Increasing, too, in what passed now for air, were the Freon fumes from the refrigerating machinery and the hydrogen fumes from the batteries. Worse still, the smoke was now so thick that visibility, even in the for’ard parts of the ship, was down to a few feet, but that smoke had to remain also; there was no power to operate the electrostatic precipitators, and even when those had been briefly tried, they had proved totally inadequate to cope with the concentration of billions of carbon particles held in suspension in the air. Each time the door to the engine room was opened–and that was progressively oftener as the strength of the fire fighters ebbed– fresh clouds of that evil acrid smoke rolled through the submarine. The fire in the engine room had stopped burning over two hours previously; but now what remained of the redly smoldering insulation around the starboard high-pressure turbine gave off far more smoke and fumes than flames ever could have.

But the greatest enemy of all lay in the mounting count of carbon monoxide, that deadly, insidious, colorless, tasteless, odorless gas with its murderous affinity for the red blood cells–500 times that of oxygen. On board the Dolphin the normal permissible tolerance of carbon monoxide in the air was thirty parts in a million. Now the reading was somewhere between 400 and 500 parts in a million. When it reached a thousand parts, none of us would have more than minutes to live.

And then there was the cold. As Commander Swanson had grimly prophesied, the _Dolphin_, with the steam pipes cooled down and all heaters switched off, had chilled down to the sub-freezing temperature of the sea outside, and was ice cold. In terms of absolute cold, it was nothing–a mere two degrees below zero on the centigrade scale. But in terms of cold as it reacted on the human body, it was very cold indeed. Most of the crew were without warm clothing of any kind. In normal operating conditions the temperature inside the _Dolphin_ was maintained at a steady 22°C. regardless of the temperature outside. The men were forbidden to move around, but even if they were allowed to, they now lacked the energy to counteract the effects of the cold, and what little energy was left in their rapidly weakening bodies was so wholly occupied in forcing their laboring chest muscles to gulp in more and ever more of that foul and steadily worsening air that they had none at all left to generate sufficient animal heat to ward off that dank and bitter cold. You could actually hear men shivering, could listen to their violently shaking limbs knocking and rat-tat-tatting helplessly against bulkheads and deck, could hear the chattering of their teeth, the sound of some of them, far gone in weakness, whimpering softly with the cold: but always the dominant sound was that harsh, strangled moaning, a rasping and frightening sound, as men sought to suck air down into starving lungs.
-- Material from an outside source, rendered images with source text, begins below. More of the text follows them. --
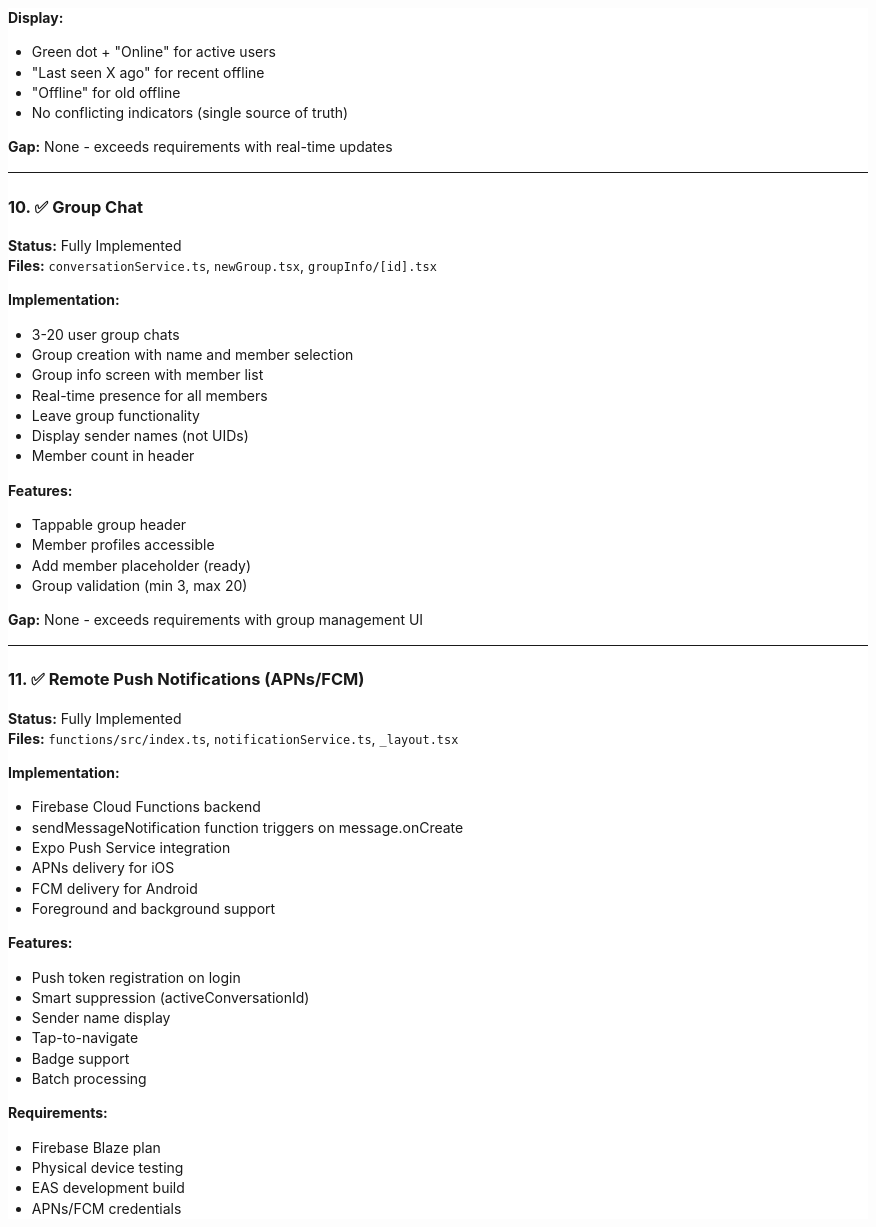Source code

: **Display:**
- Green dot + "Online" for active users
- "Last seen X ago" for recent offline
- "Offline" for old offline
- No conflicting indicators (single source of truth)

**Gap:** None - exceeds requirements with real-time updates

---

### 10. ✅ Group Chat
**Status:** Fully Implemented  
**Files:** `conversationService.ts`, `newGroup.tsx`, `groupInfo/[id].tsx`

**Implementation:**
- 3-20 user group chats
- Group creation with name and member selection
- Group info screen with member list
- Real-time presence for all members
- Leave group functionality
- Display sender names (not UIDs)
- Member count in header

**Features:**
- Tappable group header
- Member profiles accessible
- Add member placeholder (ready)
- Group validation (min 3, max 20)

**Gap:** None - exceeds requirements with group management UI

---

### 11. ✅ Remote Push Notifications (APNs/FCM)
**Status:** Fully Implemented  
**Files:** `functions/src/index.ts`, `notificationService.ts`, `_layout.tsx`

**Implementation:**
- Firebase Cloud Functions backend
- sendMessageNotification function triggers on message.onCreate
- Expo Push Service integration
- APNs delivery for iOS
- FCM delivery for Android
- Foreground and background support

**Features:**
- Push token registration on login
- Smart suppression (activeConversationId)
- Sender name display
- Tap-to-navigate
- Badge support
- Batch processing

**Requirements:**
- Firebase Blaze plan
- Physical device testing
- EAS development build
- APNs/FCM credentials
With the exception of Hansen and myself–both of whom were virtually one-handed–and the sick patients, every man in the _Dolphin_ had taken his turn that night in descending into the machinery space and fighting that red demon that threatened to slay us all. The number in each fire-fighting group had been increased from four to eight and the time spent down there shortened to three or four minutes, so that efforts could be concentrated and more energy expended in a given length of time, but because of the increasingly Stygian darkness in the machinery space, the ever-thickening coils of oily black smoke, and the wickedly cramped and confined space in which the men had to work, progress had been frustratingly, maddeningly slow: and entered into it now, of course, was the factor of that dreadful weakness that now assailed us all, so that men with the strength only of little children were tugging and tearing at the ‘smoldering insulation in desperate near-futility and seemingly making no progress at all.